» **Task statement**: Take from the material every line containing the string "labels" and copy it.

» **Data records**:
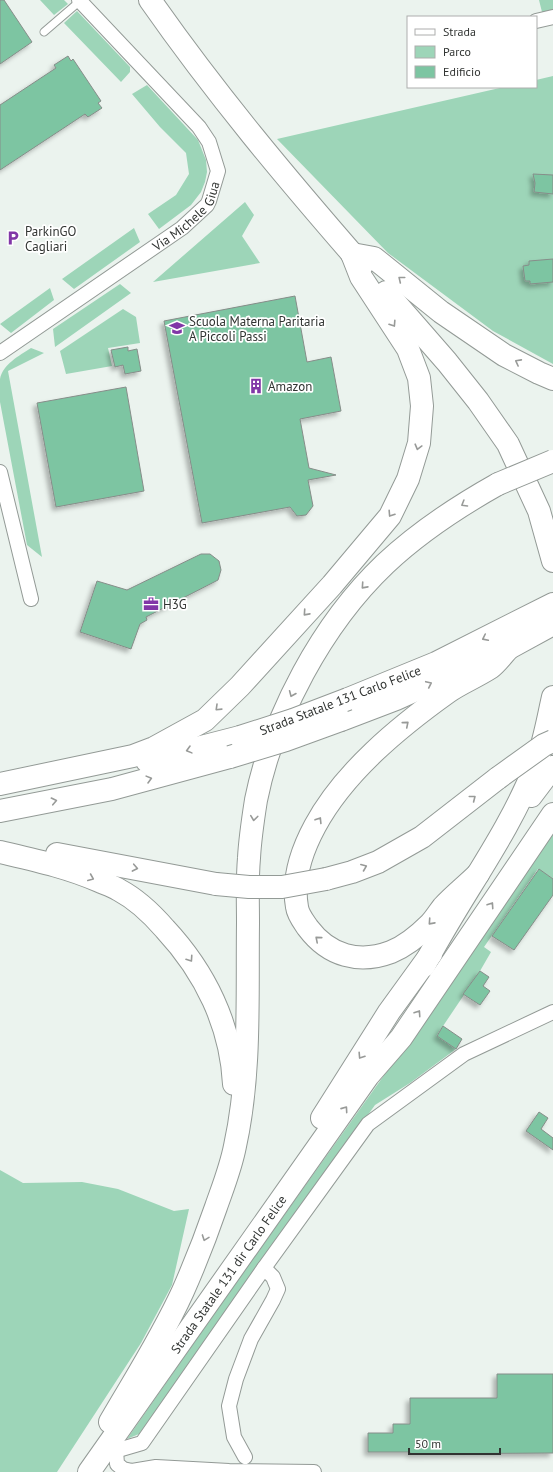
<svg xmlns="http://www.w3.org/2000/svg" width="553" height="1472" font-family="'PT Sans',sans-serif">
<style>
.green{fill:#9dd5b8}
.building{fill:#7dc5a2;stroke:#868d89;filter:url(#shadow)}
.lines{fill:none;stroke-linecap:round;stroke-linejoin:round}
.lane-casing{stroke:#939a96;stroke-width:9}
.street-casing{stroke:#939a96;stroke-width:16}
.highway-casing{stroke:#939a96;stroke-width:24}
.lane{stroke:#fff;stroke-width:7}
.street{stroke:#fff;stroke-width:14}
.highway{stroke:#fff;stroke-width:22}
.highway-bridge-casing{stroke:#939a96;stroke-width:24;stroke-linecap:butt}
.highway-bridge{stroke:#fff;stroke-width:22}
.oneway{stroke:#989a98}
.labels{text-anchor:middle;stroke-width:3.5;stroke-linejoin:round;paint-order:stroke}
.street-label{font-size:13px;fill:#313432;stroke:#fff}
.poi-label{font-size:13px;fill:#313432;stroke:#fff;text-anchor:start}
</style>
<defs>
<filter id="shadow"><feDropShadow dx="-3.5" dy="3.5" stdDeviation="2" flood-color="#0004"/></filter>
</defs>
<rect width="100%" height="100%" fill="#ebf3ee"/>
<path class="green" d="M40,0H64L68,4L54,15Z
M539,0H553V10L542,12Z
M77,11L130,67V72L121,82L64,23Z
M553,76V364L493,331L388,253L277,139L504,87H536V80Z
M147,85L198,140L206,160L207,172L205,182L201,192L191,205L159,229L148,214L176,195L189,174L186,153L160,127L132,94Z
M245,202L254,215L242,236L260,263L153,282Z
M134,228L140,242L74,289L62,279Z
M120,284L131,293L55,347L53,329Z
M50,288L54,300L11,333L0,324Z
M123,309L136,317L140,343L108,348L112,366L66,374L60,351Z
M31,348L44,353L8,371L42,557L27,545L0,402C0,395 0,387 0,379C3,364 19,356 31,348Z
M553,834V879L538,869L484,947L491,952L480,971L437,1035L456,1049L410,1083L375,1105L139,1434L127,1439L237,1281L435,1004Z
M0,1170L23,1183L82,1182L118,1189L174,1211L189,1209L172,1285L141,1343L57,1472H0Z"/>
<path class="building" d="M0,0H4L32,42L0,64Z
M68,56L71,61L73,59L101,101L98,103L102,108L88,117L85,114L0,170V105L56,68L54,65Z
M533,174L553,175V194L534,192L535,183Z
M553,259V282L530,284V281H525L523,266L529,265V261Z
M295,296L307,362L331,357L341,411L300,419L309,468L336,475L308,480L313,506L306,515L297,516L290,507L202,523L164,321Z
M128,347V351L137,349L141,371L125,374L123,365L115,367L111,350Z
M126,387L144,491L56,507L37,403Z
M201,554H210L219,561L221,570L218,580L146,617L147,620L140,624L131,649L80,632L97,581L127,590Z
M539,869L553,879V895L514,950L492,936Z
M480,971L489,977L483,986L490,991L480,1005L463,994Z
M443,1026L462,1039L456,1049L437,1036Z
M539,1112L548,1118L541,1129L553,1138V1150L526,1131Z
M497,1374H553V1453L410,1454V1452H368V1433H393V1424H410V1398H497Z"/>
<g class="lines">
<g class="lane-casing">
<path id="lane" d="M44,32L80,1"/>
</g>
<g class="street-casing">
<g id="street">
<path d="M536,21L553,17"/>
<path id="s1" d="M0,353L182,228L207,205L209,201L218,171L209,142L199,127L79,0"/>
<path d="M0,472L31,599"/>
<path d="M116,1450L117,1464L123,1469L132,1471L156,1467L229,1471L314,1472"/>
<path d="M101,1455L142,1443L264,1268L368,1124L464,1054L553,1012"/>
<path d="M245,1457L234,1437L229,1406L236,1379L251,1339L273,1300L278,1289L273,1277L264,1268"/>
</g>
</g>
<g class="highway-casing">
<g id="highway">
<path d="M150,0C215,93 287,179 362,265"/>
<path d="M352,254L374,258L441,312L504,355L539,373L553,379"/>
<path d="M386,292L447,362L478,401L508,444L539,511L553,561"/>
<path d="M348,699L436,663L553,604"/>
<path d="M341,720L396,699L509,648L553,624"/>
<path d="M147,761L240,737"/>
<path d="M0,784L133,756L154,748L205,720L240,686L332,585L390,516L408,479L419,443L422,406L419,378L408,349L361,277L352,254"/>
<path d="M531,796L553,767"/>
<path d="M0,811L112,789L230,757"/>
<path d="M0,852C34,860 67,867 99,881C106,884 113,886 119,890C136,899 152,914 165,929C205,972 231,1025 234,1084"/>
<path d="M57,854L216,884"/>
<path d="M478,874C467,885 454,895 443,907C439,912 435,919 430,924C419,935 406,946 391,952C359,964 329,956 308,928C304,922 298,915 297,907C292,879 302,850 315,826C344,772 399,727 448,692C461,683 476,677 490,668C497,663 503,654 509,648"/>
<path d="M326,879L352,872L378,862L422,837L498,778"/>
<path d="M424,966C459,898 508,836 536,764C544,743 548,719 553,697"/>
<path d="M322,1118L389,1012L431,954"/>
<path d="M110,1422C135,1379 162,1337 183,1291C195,1264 206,1236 216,1207C223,1187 231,1167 235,1146C251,1073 247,997 248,923C248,901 247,880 249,858C250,839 253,819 256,800C273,716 322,624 385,564C419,532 457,507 498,484"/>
<path id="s2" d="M89,1472L368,1076L401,1038L553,814"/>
</g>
</g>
<use href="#lane" class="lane"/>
<use href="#street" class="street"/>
<use href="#highway" class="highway"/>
<g class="highway-bridge-casing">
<path id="highway-bridge" d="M498,484L553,461
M240,737L293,720L348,699
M230,757L286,740L341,720
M498,778L544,745L553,741
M216,884L249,887H282L326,879"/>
</g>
<use href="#highway-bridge" class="highway-bridge"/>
</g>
<defs><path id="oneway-chevron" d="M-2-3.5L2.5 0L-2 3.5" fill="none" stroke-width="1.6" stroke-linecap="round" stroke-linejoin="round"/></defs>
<g class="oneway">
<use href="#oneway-chevron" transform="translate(401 279) rotate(-141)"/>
<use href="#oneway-chevron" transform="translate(393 324) rotate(57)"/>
<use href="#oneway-chevron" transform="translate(518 362) rotate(-152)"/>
<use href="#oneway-chevron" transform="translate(418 447) rotate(105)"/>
<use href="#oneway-chevron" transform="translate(464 504) rotate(149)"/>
<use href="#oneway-chevron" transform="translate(391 514) rotate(123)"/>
<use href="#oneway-chevron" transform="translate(364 586) rotate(132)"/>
<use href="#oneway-chevron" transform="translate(306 613) rotate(132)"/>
<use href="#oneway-chevron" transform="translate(485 638) rotate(154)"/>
<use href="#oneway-chevron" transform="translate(429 684) rotate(-25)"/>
<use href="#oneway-chevron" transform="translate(292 694) rotate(113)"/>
<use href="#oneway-chevron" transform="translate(218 708) rotate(136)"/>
<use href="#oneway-chevron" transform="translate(406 724) rotate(-40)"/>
<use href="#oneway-chevron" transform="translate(189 750) rotate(165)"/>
<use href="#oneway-chevron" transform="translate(149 779) rotate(-15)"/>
<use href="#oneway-chevron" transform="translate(473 798) rotate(-38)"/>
<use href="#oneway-chevron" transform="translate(54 801) rotate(-12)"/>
<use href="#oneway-chevron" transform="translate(254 818) rotate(97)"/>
<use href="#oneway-chevron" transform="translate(319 820) rotate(-58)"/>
<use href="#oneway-chevron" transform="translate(364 867) rotate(-22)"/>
<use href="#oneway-chevron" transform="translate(135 868) rotate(11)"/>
<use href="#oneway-chevron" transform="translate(91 878) rotate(23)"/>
<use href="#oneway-chevron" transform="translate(491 905) rotate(-56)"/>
<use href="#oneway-chevron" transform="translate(431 922) rotate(132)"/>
<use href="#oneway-chevron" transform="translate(318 939) rotate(-139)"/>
<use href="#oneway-chevron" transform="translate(190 959) rotate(56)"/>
<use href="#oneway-chevron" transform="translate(418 1013) rotate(-56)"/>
<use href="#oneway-chevron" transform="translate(361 1056) rotate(123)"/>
<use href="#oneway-chevron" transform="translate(345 1109) rotate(-55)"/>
<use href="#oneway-chevron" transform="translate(205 1238) rotate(110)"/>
</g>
<defs>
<g id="parking-bare" transform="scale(1.2)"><path d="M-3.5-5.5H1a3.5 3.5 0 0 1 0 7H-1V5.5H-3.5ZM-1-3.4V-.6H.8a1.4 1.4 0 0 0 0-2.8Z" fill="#8136a7" stroke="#fff" stroke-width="2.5" paint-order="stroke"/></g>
<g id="school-bare" transform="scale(1.2)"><path d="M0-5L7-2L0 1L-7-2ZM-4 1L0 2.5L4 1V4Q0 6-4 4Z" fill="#8136a7" stroke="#fff" stroke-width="2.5" paint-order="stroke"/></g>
<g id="building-bare" transform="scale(1.2)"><path d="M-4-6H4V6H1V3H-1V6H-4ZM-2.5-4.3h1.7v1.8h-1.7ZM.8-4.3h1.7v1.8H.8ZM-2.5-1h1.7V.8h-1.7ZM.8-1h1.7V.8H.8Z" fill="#8136a7" stroke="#fff" stroke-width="2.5" paint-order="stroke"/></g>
<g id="office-bare" transform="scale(1.2)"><path d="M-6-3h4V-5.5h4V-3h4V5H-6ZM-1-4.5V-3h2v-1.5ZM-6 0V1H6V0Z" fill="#8136a7" stroke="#fff" stroke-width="2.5" paint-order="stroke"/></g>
</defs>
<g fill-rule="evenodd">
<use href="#parking-bare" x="13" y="238"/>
<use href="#school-bare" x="177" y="328"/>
<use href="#building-bare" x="256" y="386"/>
<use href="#office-bare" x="151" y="604"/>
</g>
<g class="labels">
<g class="street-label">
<text dy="5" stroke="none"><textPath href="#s1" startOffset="233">Via Michele Giua</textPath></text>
<text transform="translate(340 700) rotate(-21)" y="5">Strada Statale 131 Carlo Felice</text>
<text dy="5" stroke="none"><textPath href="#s2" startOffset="242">Strada Statale 131 dir Carlo Felice</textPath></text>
</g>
<g class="poi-label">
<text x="25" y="236">ParkinGO<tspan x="25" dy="15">Cagliari</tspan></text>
<text x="189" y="326">Scuola Materna Paritaria<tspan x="189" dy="15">A Piccoli Passi</tspan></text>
<text x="268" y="391">Amazon</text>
<text x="163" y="609">H3G</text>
</g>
</g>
<rect x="407" y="16" width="130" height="72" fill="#ffffff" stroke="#adaead"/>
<rect x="415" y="29" width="20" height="6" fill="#ffffff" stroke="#adaead"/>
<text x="443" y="36" font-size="12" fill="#313432">Strada</text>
<rect x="415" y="46" width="20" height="12" fill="#9dd5b8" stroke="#adaead"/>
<text x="443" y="56" font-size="12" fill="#313432">Parco</text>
<rect x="415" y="66" width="20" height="12" fill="#7dc5a2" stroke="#adaead"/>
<text x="443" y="76" font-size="12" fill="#313432">Edificio</text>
<path d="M409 1448v6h91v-6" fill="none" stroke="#313432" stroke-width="2"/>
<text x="415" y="1448" font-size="12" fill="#313432" stroke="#ffffff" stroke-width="3" paint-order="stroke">50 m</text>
</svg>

» **Output for this task**:
.labels{text-anchor:middle;stroke-width:3.5;stroke-linejoin:round;paint-order:stroke}
<g class="labels">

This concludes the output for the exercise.